■ TASK INSTRUCTIONS ■
Reproduce the records below without any change, copying everything from the line containing "Which series has the widest spread of values?" down to the line containing "What is the average value of the 卫生成绩 series?", both of those lines included.

■ EXCERPTED RECORDS ■
####################

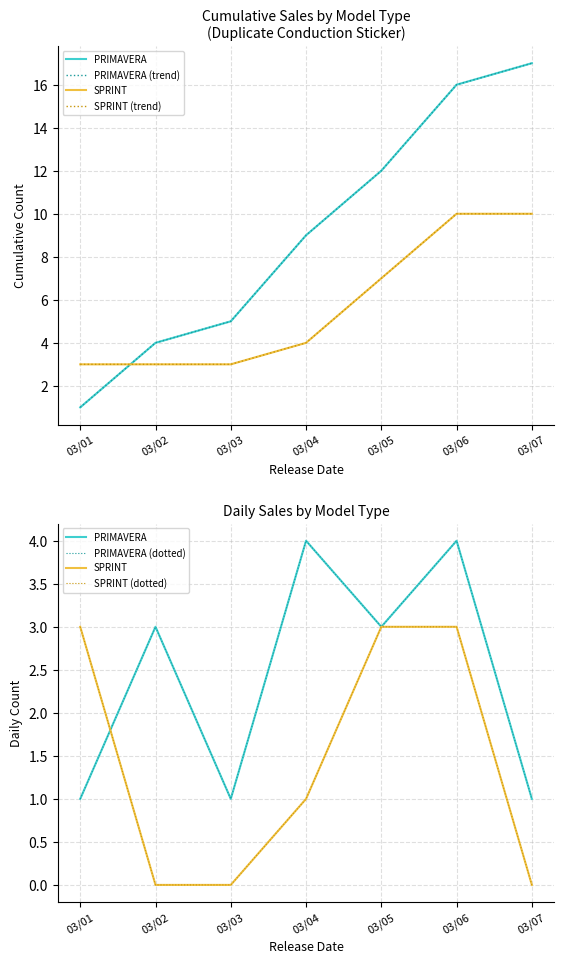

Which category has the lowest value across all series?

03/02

####################

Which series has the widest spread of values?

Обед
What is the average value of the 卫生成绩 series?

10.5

####################

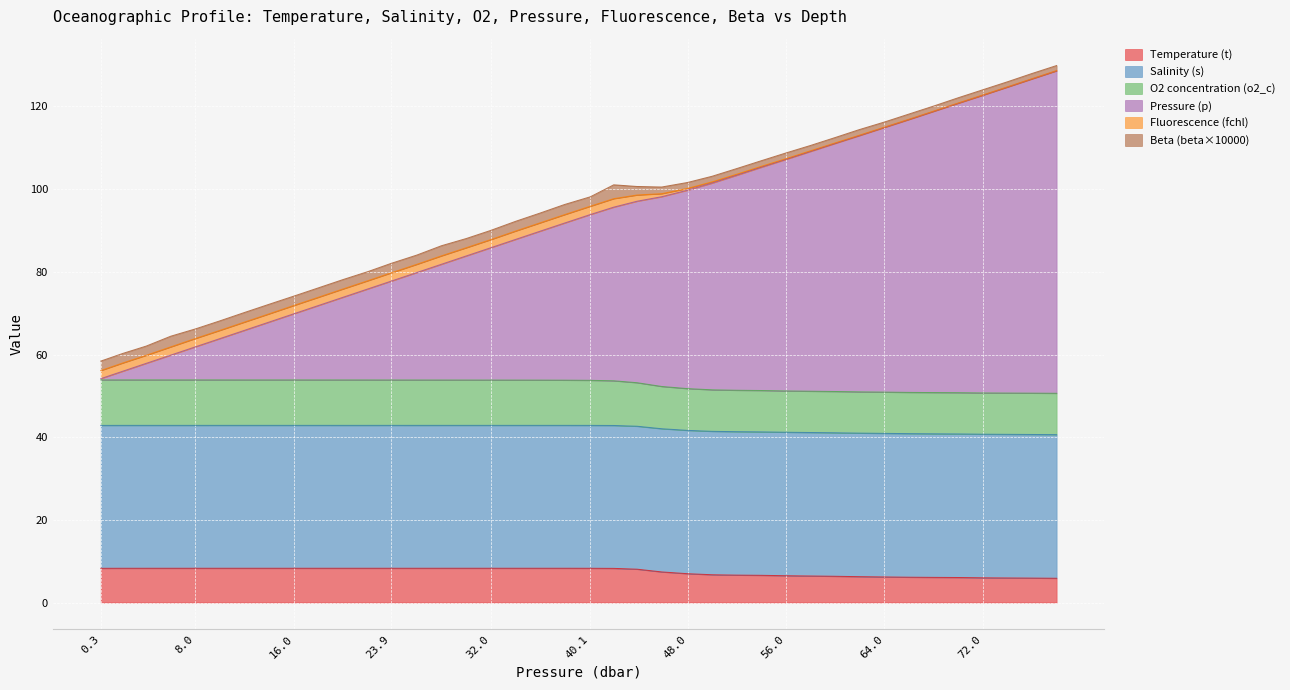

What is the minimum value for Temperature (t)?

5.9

####################

■ TASK RESPONSE ■
Which series has the widest spread of values?

Обед
What is the average value of the 卫生成绩 series?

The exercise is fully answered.